Nina menyebut tiga hal perlu dilakukan di era pandemi yakni digital mindsetskill atau keterampilan yang harus disesuaikan, dan sikap yang juga digital.

"Contoh saya tadi. Dan ini terjadi di banyak tempat. Memandang bila pandemi reda laku akan kembali normal, ke kantor lagi, dan seterusnya, itu belum pola pikir new normal," kata alumnus Institut Pertanian Bogor (IPB) itu.

Pola pikir new normal, katanya, adalah bila bisa dilakukan secara remote, atau bila tidak perlu ke kantor (fisik) karena pekerjaan bisa dilakukan dari rumah. "Kenapa harus ke kantor," katanya.

Bagi mereka yang saat ini di posisi para pengambil keputusan, Nina menegaskan, harus berusaha seolah-olah menjadi milenial atau menyesuaikan dengan kondisi yang terjadi.

Karena, kata perempuan kelahiran Pekalongan itu, bila tidak maka orang lain di luar sana yang bergerak duluan dan akhirnya jadi tertinggal.

"Menyesuaikan dengan yang akan menguasai masa depan," katanya.

Menanggapi pertanyaan keterbatasan daerah terpencil soal internet, kata Nina yang berkarir sekitar 22 tahun di Jamkrindo, mengatakan perlu menyiasatinya, jangan menjadi mati gaya dan tidak berbuat apa-apa.

Pembelajaran atau kegiatan masyarakat dapat menggunakan cara lama dulu, namun tetap dengan protokol kesehatan karena virus ini ada di mana-mana, dan semua pihak perlu waspada.

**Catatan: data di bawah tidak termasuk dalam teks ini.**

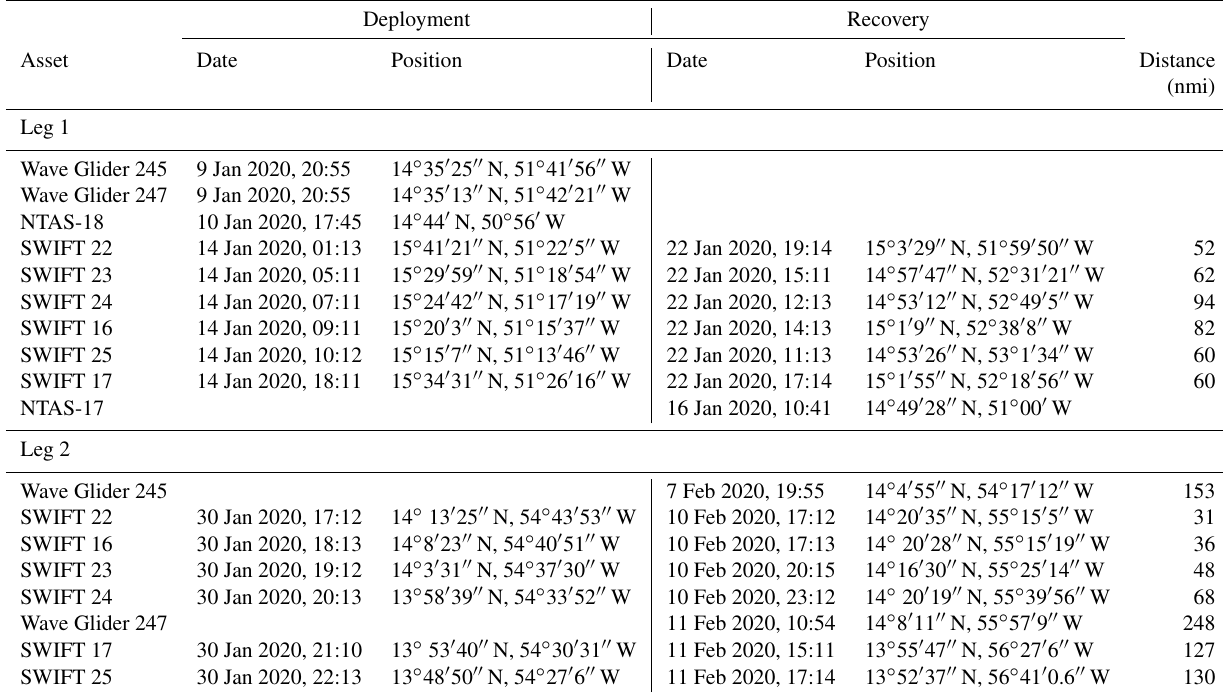
Table 2. Dates (UTC) and positions of deployment and recovery of NTAS moorings, two Wave Gliders, and six SWIFTs. Assets are listed in order of start and stop times of the data stream. Distance traveled is given for the SWIFTs and Wave Gliders.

Menjadi tugas para pemimpin di daerah mendorong masyarakat untuk terus mengarah pada new normal dan mempersiapkan diri dengan pemikiran-pemikiran yang sudah berbasis teknologi, sambil menunggu terbangunnya infrastruktur tersebut.

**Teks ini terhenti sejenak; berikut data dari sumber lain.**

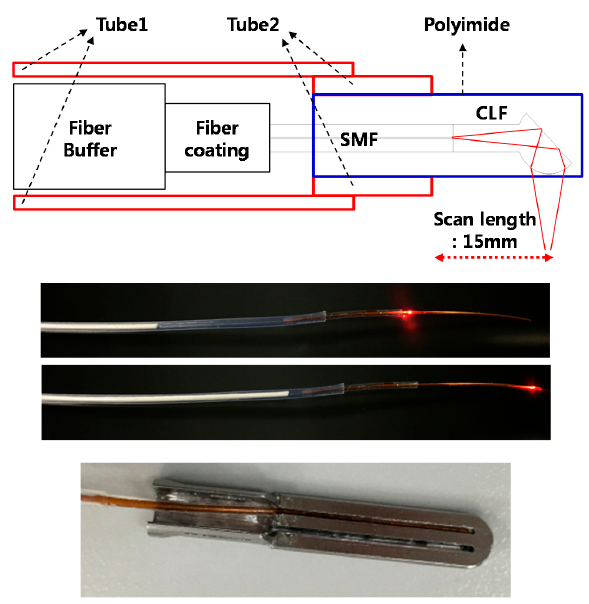
Figure 4. Optical sensing module for IGLaST.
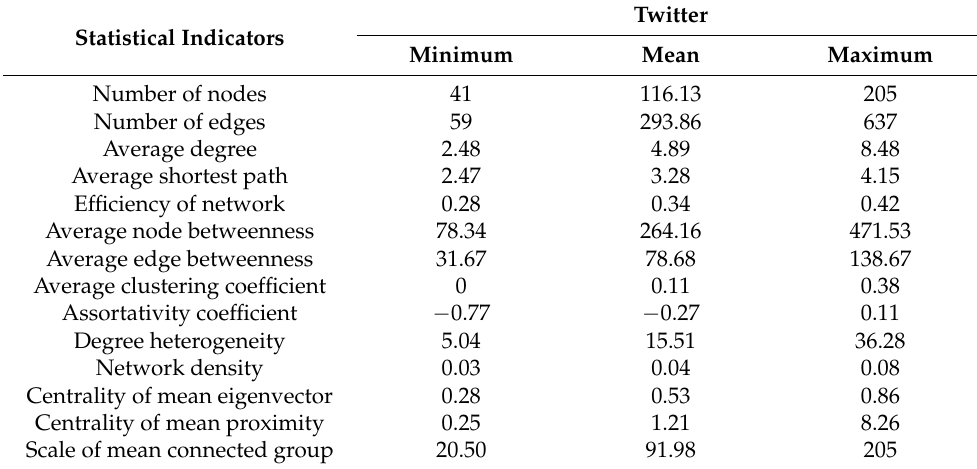
Table 2. Statistical information of network samples in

Disebutkan tagar#jangan menyerah #harus berubah karena perubahan dan bahkan masa depan, sudah ada sekarang ini.

"The future is now, but it's just not evently distributed yet," katanya.

Webinar tersebut diikuti berbagai praktisi dan pemerhati sekaligus pakar berbasis pertanian, industri kehutanan, pengolah makanan, peternakan, budidaya, gizi, dan praktisi lainnya.